Au cours du XXe siècle, l’objet fait une entrée fracassante dans le domaine de l’art : roue de Marcel Duchamp, cuillère à absinthe de Pablo Picasso, tasse de Meret Oppenheim… et, plus près de nous, aspirateur de Jeff Koons, automobile de Gabriel Orozco…
Le regardeur le reconnaît sans hésitation. « Mais c’est une roue, une cuillère… », se dit-il, parfois décontenancé. Pour l’artiste qui y a porté son attention, l’objet a dû évoquer un usage mais bien d’autres choses encore. Car un objet, même le plus ordinaire, se profile un arrière-plan particulièrement riche de faits d’ordre techniques, sociologiques, culturels, qui interviennent dans sa constitution et la relation à celui-ci.
L’artiste est libre de s’y référer et d’inclure l’objet tel quel à son œuvre, comme une référence implicite aux faits qui inspirent sa démarche, et cela en dehors de toute pratique artistique telles que la peinture ou la photographie. Avec cette introduction se produit une double rupture, une rupture dans la pureté de l’art et de ses procédés, et une rupture dans notre réception de l’œuvre qui se détache de l’expérience esthétique classique.
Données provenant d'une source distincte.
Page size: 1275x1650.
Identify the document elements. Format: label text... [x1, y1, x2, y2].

C’est à une promenade à travers le champ méconnu des œuvres à objet qu’invite le présent ouvrage dont chaque chapitre est consacré à une œuvre-phare, parfois fameuse mais dont l’approche est renouvelée par l’attention portée à l’objet. Remontant à la période inaugurale des années 1910, cette promenade présente non seulement les ready-mades mais aussi les objets surréalistes, les assemblages des années 1950, les pièces simulationnistes des années 1980, et se prolonge jusqu’à aujourd’hui, à l’heure où nos relations aux choses sont bouleversées par l’internet.
Ancien élève de l’École Polytechnique, Marc Desportes a pour thème de recherche les relations entre technique et culture, tant dans le domaine spatial que dans le domaine artistique. Il a publié "Paysages en mouvement. Transport et perception de l’espace, XVIIIe-XXe siècles" (Gallimard, 2005).